Quer-se uma objetivação das crenças que, por conseguinte, dão corpo a certa realidade comum. São interpretações de pessoas e escritos que dão conclusões de como agir e, às vezes, de como pensar. Esta construção literária é uma construção discursiva bastante contundente, pois dá identidade ao grupo e o habilita a criar vínculos sociais e culturais. É daí que surge a noção de consenso e, por conseguinte, de identificação ética.

E, pensando nisso, a discussão que tento levantar é a de que a construção literário-religiosa é uma discussão baseada no consenso, pois, quer-se com isso dar identidade a certo grupo. E por consenso, podemos entender como este grupo se significa perante o mundo que lhe é estranho e, no entanto, tão familiar e caseiro. E a religião pode ser um instrumento de construção deste mundo, dando-lhe características caseiras e, ao mesmo tempo, tão peculiares – e posterior constatação – identitária e homogeneidade sócio-cultural.

No entanto, algo aqui precisa ficar bem claro. E este algo refere-se ao que Nelson Ascher em Relativismo Cultural e Multiculturalismo denominou de relativismo cultural.

Este relativismo cultural pode contribuir para a autocompreensão da humanidade, uma vez que é baseado nestas constantes diferenças que se cria, também, um consenso. Como pode, também, contribuir para a desconstrução do mesmo consenso.

Em contrapartida, este relativismo vale também para o multiculturalismo caso se limite a um programa pragmático voltado para a redução plausível de entrechoques desnecessários de diferenças desimportantes, ele cumpre uma função cujos méritos não convém menosprezar. Tão logo passa, no entanto, a impor o dogma contraintuitivo e empiricamente inverificável de que as culturas, salvo as suspeitas de sempre, nasceram para o convívio cordial, que suas mútuas dissonâncias se limitam a mal-entendidos facilmente resolúveis, ele se revela como a mais recente encarnação do irrealismo suicida. Tentando compreender melhor este longo fragmento: há aqui uma ressalva para o relativismo cultural, na qual tem-se a preocupação de que haja um reducionismo na forma de lidar com as diferenças culturais encontradas ao longo do caminho.

Ao não se considerar estes entrechoques, cria-se uma unanimidade, desembocando em um consenso de constatação. Caso atinjamos esta constatação, apenas reforçamos a força que certa cultura tem e como esta força nos imporia regras e valores. É o caso, aqui, da cultura cristã. Fortemente baseada numa busca ininterrupta de consenso e na anulação das diferenças. Menospreza-se certos quesitos culturais, distintos do todo cobrado, em consonância com o seu statu quo.

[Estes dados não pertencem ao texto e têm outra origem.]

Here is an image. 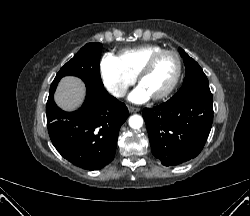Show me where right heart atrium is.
Segmentation results:
<instances>
[{"mask_svg": "<svg viewBox=\"0 0 250 216\" xmlns=\"http://www.w3.org/2000/svg\"><path fill=\"white\" fill-rule=\"evenodd\" d=\"M100 74L105 88L116 98L123 97L136 81L120 63L117 57L106 54L100 62Z\"/></svg>", "mask_w": 250, "mask_h": 216, "instance_id": "right-heart-atrium-1", "label": "right heart atrium"}]
</instances>
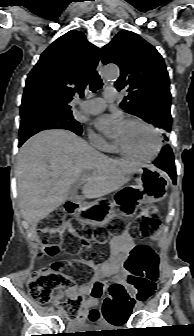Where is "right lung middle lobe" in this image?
<instances>
[{
  "label": "right lung middle lobe",
  "instance_id": "1",
  "mask_svg": "<svg viewBox=\"0 0 194 336\" xmlns=\"http://www.w3.org/2000/svg\"><path fill=\"white\" fill-rule=\"evenodd\" d=\"M46 129H66L77 135L82 133V127L76 121L72 113L47 112L40 113L30 120H24L20 124L19 140H25L39 131Z\"/></svg>",
  "mask_w": 194,
  "mask_h": 336
}]
</instances>
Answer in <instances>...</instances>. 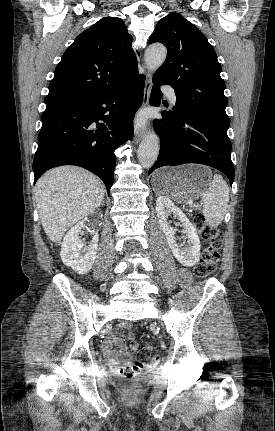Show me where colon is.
<instances>
[{
    "label": "colon",
    "instance_id": "colon-1",
    "mask_svg": "<svg viewBox=\"0 0 275 431\" xmlns=\"http://www.w3.org/2000/svg\"><path fill=\"white\" fill-rule=\"evenodd\" d=\"M194 224L201 237L208 242V245L204 248L199 261L194 267V274L199 278H205L211 275L216 269L219 251L223 243L222 232L217 226L210 225L202 213L195 215ZM129 338L132 340L131 349L137 352V356L133 363L122 368L121 374L124 377L132 378L143 368L146 362L151 361V363L155 364L159 362L160 358L159 356L151 357L150 344L140 349L138 343L134 341L135 334L133 332L129 333ZM138 389L139 385L137 383H131L127 391L129 393H135Z\"/></svg>",
    "mask_w": 275,
    "mask_h": 431
}]
</instances>
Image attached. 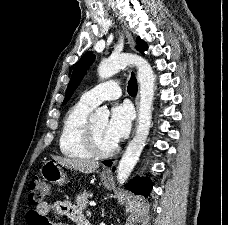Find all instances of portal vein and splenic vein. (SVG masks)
<instances>
[{
  "label": "portal vein and splenic vein",
  "instance_id": "portal-vein-and-splenic-vein-1",
  "mask_svg": "<svg viewBox=\"0 0 228 225\" xmlns=\"http://www.w3.org/2000/svg\"><path fill=\"white\" fill-rule=\"evenodd\" d=\"M89 205H91V207H94V205H96V203H89Z\"/></svg>",
  "mask_w": 228,
  "mask_h": 225
}]
</instances>
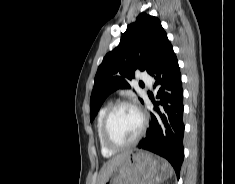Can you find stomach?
Listing matches in <instances>:
<instances>
[{
    "instance_id": "stomach-1",
    "label": "stomach",
    "mask_w": 235,
    "mask_h": 184,
    "mask_svg": "<svg viewBox=\"0 0 235 184\" xmlns=\"http://www.w3.org/2000/svg\"><path fill=\"white\" fill-rule=\"evenodd\" d=\"M168 174L169 166L165 160L137 150L128 154L123 164L114 166L105 184H161Z\"/></svg>"
}]
</instances>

Há sim a cordialidade entre as várias facetas da cultura, não significando, contudo, que esta cordialidade se imponha. A maior cordialidade estaria no reconhecimento da diferença e no convívio com ela.

Pensadas como mal-entendidos, estas diferenças impõem um consenso chucro, determinando o suicídio conceitual da própria cultura, desembocando, em menor grau, na patologização da diferença. Patologização essa que, como uma peste incurável, leva muitos viventes ao túmulo.

E também, acima de tudo, uma realidade comum que interfere, nalguns casos, em certa patologia, dando-lhe um emplasto para sua cura – aqui há a referência com a questão da fé e como a mesma pode curar –, cura essa que se mostra com muito maior força na consolidação de dogmas religiosos.

Enquanto há emplasto para suas dores, o homem continua praticando esta realidade religiosa comum, mesmo sabendo que é uma realidade que não lhe pertence, sendo, então, algo estranho a seu ser. A partir do momento em que a dor some, ou mesmo, ganha novas feições: uma nova busca o homem empreende. É onde encontramos a subjetivação de sua dogmática religiosa.

Este indivíduo se liquida em detrimento de um statu quo que se desdobrara como uma imposição. Tornando-se uma realidade sagrada que, porventura, pode deixar de ser, tornando-se de novo, de uma outra forma, e num outro momento, em novas necessidades. E este sagrado nada tem a ver com aquele da origem seminal humana, mas um sagrado a posteriori, instituído como norma de oficialização de conduta. Valores deixam de ser algo interior, tornando-se algo exterior e coletivo – para não dizer coercitivo, pois, é nesta linha que a a obra de Nietzsche caminha.